#### PROBLEM DESCRIPTION
In the entries that follow, find each line with the word "color" and copy it.

#### DATA SUPPLIED
*** Begin section ***

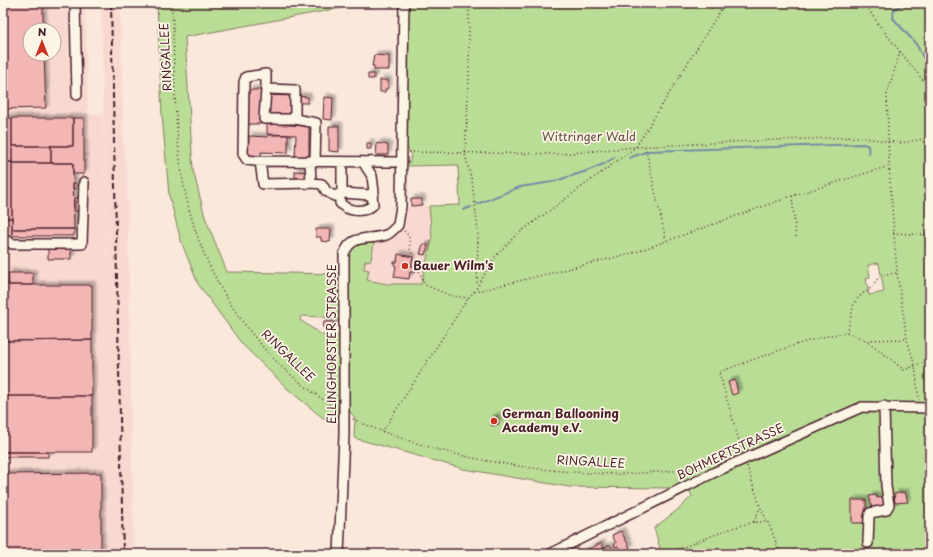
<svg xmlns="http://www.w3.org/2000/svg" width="933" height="557" font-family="'Playpen Sans',sans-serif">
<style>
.built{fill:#f8d9d0;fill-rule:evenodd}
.green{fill:#badd96;stroke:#827e60;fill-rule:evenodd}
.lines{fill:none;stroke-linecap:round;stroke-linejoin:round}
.stream{stroke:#748da2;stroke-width:2}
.building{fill:#f2b6b5;stroke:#4a1f2b;filter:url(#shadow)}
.minor-casing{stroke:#4a1f2b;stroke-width:12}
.path{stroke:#4a1f2b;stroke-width:1.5;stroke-dasharray:1 3;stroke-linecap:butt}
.minor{stroke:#fcf5e5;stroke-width:9}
.rail{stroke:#4a1f2b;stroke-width:2;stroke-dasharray:6 3;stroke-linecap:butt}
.poi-dot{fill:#c8321e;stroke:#fcf5e5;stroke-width:1.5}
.labels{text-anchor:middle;stroke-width:3.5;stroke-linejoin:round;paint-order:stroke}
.street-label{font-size:12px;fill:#4a1f2b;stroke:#fcf5e5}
.park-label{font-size:12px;fill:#664e46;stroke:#fcf5e5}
.poi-label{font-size:12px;font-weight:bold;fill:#4a1f2b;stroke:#fcf5e5;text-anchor:start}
</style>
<defs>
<filter id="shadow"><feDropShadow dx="3.5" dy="-3.5" stdDeviation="1" flood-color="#0004"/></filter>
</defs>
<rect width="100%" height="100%" fill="#fae8db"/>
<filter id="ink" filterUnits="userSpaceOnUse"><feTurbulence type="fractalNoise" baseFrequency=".025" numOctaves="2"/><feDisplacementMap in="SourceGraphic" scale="8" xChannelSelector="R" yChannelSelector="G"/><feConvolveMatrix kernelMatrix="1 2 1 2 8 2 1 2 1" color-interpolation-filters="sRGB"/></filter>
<g filter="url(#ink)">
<!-- built -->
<path class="built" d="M3 3H85L88 114 103 115 111 459 101 3H120L124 154 127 170 134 554H3ZM30 30H54V54H30Z
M408 206H429L430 212 432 238 421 284H387L367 280 364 269 365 261 371 260 374 243 390 237 401 226 405 227Z"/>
<!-- green -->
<path class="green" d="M157 3H341V8L185 37 193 170 205 217 227 272 341 274V318L301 316 300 320 322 335 341 336V373L337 419 323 418 290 391 242 344 198 284 181 241 169 195 162 115Z
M408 3H930V554H649L660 548 654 528 680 508 692 496 690 491 649 511 672 488 569 487 464 469 354 438 355 418 348 409 347 254C353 242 363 243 374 243L371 260 365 261 364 269 369 270 367 280 387 284H421L432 238 429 206 460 205 458 165 406 166 410 161 411 153 405 145ZM879 263 884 292 869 295 866 278 870 277 868 265Z"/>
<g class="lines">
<!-- stream -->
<path class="stream" d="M905 3 894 9 893 18 916 44 930 70
M629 158 648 151 864 144 868 146 869 153
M477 204 520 187 552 182 584 172 604 164 615 157
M463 210 471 207"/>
</g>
<!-- building -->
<path class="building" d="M3 3H43V30H30V54H44L46 108 3 109Z
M374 55 389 56V70H374V66H372Z
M368 74H374V79H368Z
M380 80H388V89H385V92H380Z
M249 90H262L261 124H248Z
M268 95 291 96 290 115 267 114Z
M298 96 308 97V103H298Z
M324 97 333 98 332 120 323 119Z
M3 118H12V162H3Z
M12 118H73V146H12Z
M73 118H84V174H73V163H51V146H73Z
M267 124 309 126V158H295L296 135 267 134Z
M329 126H339V152L329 151Z
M268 135H288V153L261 152V156H248L249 136 268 137Z
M367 143H371V149H367Z
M377 143 388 145V155H376Z
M12 146H51V163H12Z
M3 162H12V218H3Z
M12 163H73L74 229H12Z
M295 171 307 172V178H295Z
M73 183H76V189H73Z
M75 198H81L80 211H75Z
M411 199H422V205L411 206Z
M3 218H12V236H5V239H3Z
M12 229H74V236H12Z
M316 229H331L330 242 321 241V237H316Z
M423 244 428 245 425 255 420 254Z
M48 248H71V259H48Z
M398 254 413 257 411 266 417 267 416 272H410L409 279 394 277 396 266 394 265V262H397Z
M8 273H33V285H9Z
M3 285H92V340L3 341Z
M324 322H335V328H323Z
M92 340V396H3V341Z
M735 380 738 393 732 395 728 382Z
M3 396H92V452H3Z
M497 416 499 424 492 426 490 418Z
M3 452H48V457H3Z
M101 473V554H3V474Z
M905 492 908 502 895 503 894 494Z
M876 495 877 498 883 497 885 506 872 509 869 496Z
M852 500H866V523H852Z
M621 531 630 548 621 553 618 546 615 547 614 545 616 543 612 535Z
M601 543 606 554H579Z
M610 545 613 551 606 554 604 548Z"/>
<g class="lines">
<defs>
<path id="minor" d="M75 3 77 95
M266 89 264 119H295
M260 161 263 184 311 183 310 161
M315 161 316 123 295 119V90L266 89V74L246 77 244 82 243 154 247 160 255 161 402 162
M311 183 322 184 326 191 334 196 342 193V162
M342 193 371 195 374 192 372 176 363 162
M340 194V203C348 212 364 213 373 205L372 193
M3 241H8L12 244H82L84 182
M868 543 869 517 870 513 886 510 889 505 886 486 884 406
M339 554 344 435V254C352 233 368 241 386 235 391 233 395 228 398 225L401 206 404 3
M550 554 715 472 862 407 930 408"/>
</defs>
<!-- minor casing -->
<use href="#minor" class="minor-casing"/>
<!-- path -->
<path class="path" d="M172 3C175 65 173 136 186 196 200 261 234 320 281 366 298 382 317 395 336 409
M469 3V77L465 154 472 181 478 231 477 285
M864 3 879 25 930 89
M900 52 887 94 889 166 897 273 907 339 915 366 919 400
M645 146 666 240
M409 152 560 154 636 147 752 141 857 137 901 143 930 138
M792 196 796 238
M404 231 409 236 410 249 425 285 452 296 468 298
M893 233 930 235
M474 292 636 252 792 196 889 166
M847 333 854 303 862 294 868 291 880 276 897 273
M864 340 907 339
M353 419C434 456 526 472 615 474 643 474 671 470 699 470
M382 432 468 298 474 292 495 257 515 236 636 147 725 3
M742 451 719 372C743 364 832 328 851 334 868 339 890 359 904 370L930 360
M747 466 760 506 771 529 780 554
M754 522 760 507
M666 554 732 528 754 522H768"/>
<!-- minor -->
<use href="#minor" class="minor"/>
<!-- rail -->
<path class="rail" d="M111 3 123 554"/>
</g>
</g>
<!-- markers -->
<g class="poi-dot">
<circle cx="405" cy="266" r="4"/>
<circle cx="494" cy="421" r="4"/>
</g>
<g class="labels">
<!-- street labels -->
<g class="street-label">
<text transform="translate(166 57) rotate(-93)" y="4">RINGALLEE</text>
<text transform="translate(332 344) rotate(-90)" y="4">ELLINGHORSTER STRASSE</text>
<text transform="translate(288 356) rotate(44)" y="4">RINGALLEE</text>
<text transform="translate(730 452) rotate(-25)" y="4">BOHMERTSTRASSE</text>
<text transform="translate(591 462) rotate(3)" y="4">RINGALLEE</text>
</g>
<!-- park labels -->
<g class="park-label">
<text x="589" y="141">Wittringer Wald</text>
</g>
<!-- poi labels -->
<g class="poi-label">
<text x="413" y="270">Bauer Wilm's</text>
<text x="502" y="418">German Ballooning<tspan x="502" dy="14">Academy e.V.</tspan></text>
</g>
</g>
<!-- margin -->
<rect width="933" height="557" fill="none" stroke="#fcf5e5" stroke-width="16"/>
<rect x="8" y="8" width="917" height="541" fill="none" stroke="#4a1f2b" stroke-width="1.5" filter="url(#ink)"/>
<!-- north arrow -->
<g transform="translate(42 42)"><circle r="19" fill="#fcf5e5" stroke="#b59f9b"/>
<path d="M0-3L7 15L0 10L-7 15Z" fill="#c8321e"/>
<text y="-6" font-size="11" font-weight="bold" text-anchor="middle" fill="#4a1f2b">N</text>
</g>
</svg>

*** End section ***

#### ANSWER
<filter id="shadow"><feDropShadow dx="3.5" dy="-3.5" stdDeviation="1" flood-color="#0004"/></filter>
<filter id="ink" filterUnits="userSpaceOnUse"><feTurbulence type="fractalNoise" baseFrequency=".025" numOctaves="2"/><feDisplacementMap in="SourceGraphic" scale="8" xChannelSelector="R" yChannelSelector="G"/><feConvolveMatrix kernelMatrix="1 2 1 2 8 2 1 2 1" color-interpolation-filters="sRGB"/></filter>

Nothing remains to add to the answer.